Bella Donna - Page 72/384

"We can pretend it is winter."

She gave him his cup of tea, with the same gesture that had charmed Nigel on the day when he first visited her. Then she handed him a plate with little bits of lemon on it.

"I've found out your tastes, you see. I know you never take milk."

He was obliged to feel grateful. Yet something in him longed to refuse the lemon, the something that never ceased from denouncing her. He uttered the right banality: "How good of you to bother about me!"

"But you bother about me, and on your only free day! Don't you think I am grateful to you?"

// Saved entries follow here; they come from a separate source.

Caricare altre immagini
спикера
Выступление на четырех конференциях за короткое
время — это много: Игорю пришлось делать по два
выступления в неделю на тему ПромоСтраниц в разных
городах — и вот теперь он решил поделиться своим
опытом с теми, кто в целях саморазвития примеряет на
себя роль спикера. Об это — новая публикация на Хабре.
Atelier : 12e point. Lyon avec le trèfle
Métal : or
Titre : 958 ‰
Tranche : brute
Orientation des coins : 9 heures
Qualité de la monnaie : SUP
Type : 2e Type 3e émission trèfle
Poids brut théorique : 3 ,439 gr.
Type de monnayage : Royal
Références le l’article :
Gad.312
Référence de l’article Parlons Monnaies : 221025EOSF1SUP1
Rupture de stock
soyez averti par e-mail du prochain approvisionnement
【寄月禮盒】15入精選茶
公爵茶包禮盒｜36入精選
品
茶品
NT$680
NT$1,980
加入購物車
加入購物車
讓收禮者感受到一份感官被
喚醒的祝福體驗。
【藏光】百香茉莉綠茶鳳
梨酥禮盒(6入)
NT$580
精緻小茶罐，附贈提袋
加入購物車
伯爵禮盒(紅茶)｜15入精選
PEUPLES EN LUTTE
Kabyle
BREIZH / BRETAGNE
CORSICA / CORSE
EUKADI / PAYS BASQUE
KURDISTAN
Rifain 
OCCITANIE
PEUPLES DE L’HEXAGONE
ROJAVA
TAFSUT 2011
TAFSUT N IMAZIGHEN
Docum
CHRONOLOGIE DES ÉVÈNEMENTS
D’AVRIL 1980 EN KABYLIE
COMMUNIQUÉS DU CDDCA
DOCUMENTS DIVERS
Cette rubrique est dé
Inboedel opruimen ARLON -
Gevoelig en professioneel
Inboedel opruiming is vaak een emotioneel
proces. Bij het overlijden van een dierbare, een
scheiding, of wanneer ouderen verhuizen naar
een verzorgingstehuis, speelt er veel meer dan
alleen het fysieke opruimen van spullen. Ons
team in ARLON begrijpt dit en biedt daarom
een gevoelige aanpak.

There was no mockery in her voice. Today her irony was concealed, but, like a carefully-covered fire, he knew it was burning still. And because it was covered he resented it. He resented this comedy they were playing, the insincerity into which she was smilingly leading him. She could not imagine that she deceived him. She was far too clever for that. Then what was the good of it all?--that she had put him, that she kept him, at a disadvantage.

She handed him the muffins. She ministered to him as if she wanted to pet him. Again he had to feel grateful. Even in acute dislike men must be conscious of real charm in a woman. And Isaacson did not know how to ignore anything that was beautiful. Had the Devil come to him--with a grace, he must have thought, "How graceful is the Devil!" Now he was charmed by her gesture. Nevertheless, being a man of will, and, in the main, a man who was very sincere, he called up his hard resolutions, and said: "No, I don't think you are grateful. I don't think you are the woman to be grateful without a cause."

"Or with one," he mentally added.

"But here is the cause!"

She touched his sleeve. And suddenly, with that touch, all her charm for him vanished, and he was angry with her for daring to treat him like those boys by whom she had been surrounded, for daring to think that she could play upon the worst in him.

"I'm afraid you are mistaken," he said. "I am no cause for your gratitude."

She looked more cordial and natural even than before.

"But I think you are. For you don't really like me, and yet you come to see me. That is unselfishness."

"Only supposing what you say were true, and that you did like me."

"I do like you."

She said it quite simply, without emphasis. And even to him it sounded true.